NSW stamp duty on transfers of business assets other than real property is scheduled to be abolished from 1 July 2016.

Stamp duty is often a significant transaction cost, with stamp duty of over $40,000 payable on a contract for the sale of business in NSW with a purchase price of 1 million dollars.

However, before getting too excited about the savings, we have been here before – the scheduled abolition of this form of stamp duty has been deferred many times over the past few years.

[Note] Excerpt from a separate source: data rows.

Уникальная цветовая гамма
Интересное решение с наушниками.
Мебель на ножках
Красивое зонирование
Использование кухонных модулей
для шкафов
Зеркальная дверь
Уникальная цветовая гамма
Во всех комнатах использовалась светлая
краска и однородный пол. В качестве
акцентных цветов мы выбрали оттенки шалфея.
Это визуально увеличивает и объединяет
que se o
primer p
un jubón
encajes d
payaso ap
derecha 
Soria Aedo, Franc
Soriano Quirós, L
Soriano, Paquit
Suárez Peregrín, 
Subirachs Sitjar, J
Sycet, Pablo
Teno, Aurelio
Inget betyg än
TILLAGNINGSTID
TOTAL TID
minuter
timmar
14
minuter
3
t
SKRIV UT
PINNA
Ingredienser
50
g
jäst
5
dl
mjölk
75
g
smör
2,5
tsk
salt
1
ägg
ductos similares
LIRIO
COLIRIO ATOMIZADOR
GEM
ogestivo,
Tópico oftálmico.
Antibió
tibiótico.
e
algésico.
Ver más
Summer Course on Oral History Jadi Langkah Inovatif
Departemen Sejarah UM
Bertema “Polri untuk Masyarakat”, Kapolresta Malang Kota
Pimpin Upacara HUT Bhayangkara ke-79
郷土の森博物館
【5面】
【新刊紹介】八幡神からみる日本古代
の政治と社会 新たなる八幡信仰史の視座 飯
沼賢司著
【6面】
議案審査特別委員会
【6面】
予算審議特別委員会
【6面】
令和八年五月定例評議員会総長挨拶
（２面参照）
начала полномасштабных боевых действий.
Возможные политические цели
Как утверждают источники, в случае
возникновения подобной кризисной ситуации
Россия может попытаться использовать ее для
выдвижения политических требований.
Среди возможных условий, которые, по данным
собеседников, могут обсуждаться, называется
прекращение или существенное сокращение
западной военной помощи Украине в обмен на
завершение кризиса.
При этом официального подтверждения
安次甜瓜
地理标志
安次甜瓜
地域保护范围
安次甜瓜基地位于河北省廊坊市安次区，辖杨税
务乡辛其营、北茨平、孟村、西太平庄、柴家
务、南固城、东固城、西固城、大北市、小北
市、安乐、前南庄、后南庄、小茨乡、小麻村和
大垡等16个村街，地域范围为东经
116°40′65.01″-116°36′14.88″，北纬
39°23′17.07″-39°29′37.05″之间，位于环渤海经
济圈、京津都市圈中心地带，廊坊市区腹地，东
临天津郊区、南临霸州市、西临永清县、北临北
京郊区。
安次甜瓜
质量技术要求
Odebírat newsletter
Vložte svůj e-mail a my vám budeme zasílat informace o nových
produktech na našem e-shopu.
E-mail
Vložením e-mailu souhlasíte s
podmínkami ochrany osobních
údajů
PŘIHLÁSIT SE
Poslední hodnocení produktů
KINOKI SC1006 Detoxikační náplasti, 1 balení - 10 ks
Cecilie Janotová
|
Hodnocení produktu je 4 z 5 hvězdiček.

The good news is that if there isn’t another deferment, from 1 July 2016 NSW stamp duty will no longer be payable on:

  • transfers of marketable securities – including shares in private companies and units in unit trusts (land rich duty may still apply).
  • transfers of business assets including goodwill and intellectual property and plant and equipment when part of a transaction which includes goodwill (commonly seen as a ‘sale of business’).
  • transfers of commercial fisheries shares.
  • transfers of statutory licences and permissions (including taxi and liquor licences) and gaming machine entitlements.

In keeping with the approach of reducing NSW government transaction costs for business, mortgage duty (most commonly payable on securities for commercial lending as there is no longer stamp duty on investment housing loans or owner occupied housing loans) is also scheduled to be abolished at the same time. This also includes duty on company charges and general security agreements.

While we do not have a crystal ball, the scheduled abolition date is only some 3 months away. If your individual situation allows, the possible stamp duty savings achieved by delaying the transaction and entering into contracts after 1 July 2016 should be considered as part of your business transaction.

There are, however, anti avoidance mechanisms in place. For example, stamp duty for contracts entered into after 1 July 2016 as a result of the exercise of an option granted prior to that date will remain, so care should be taken around ‘creative’ arrangements that seek to avoid stamp duty.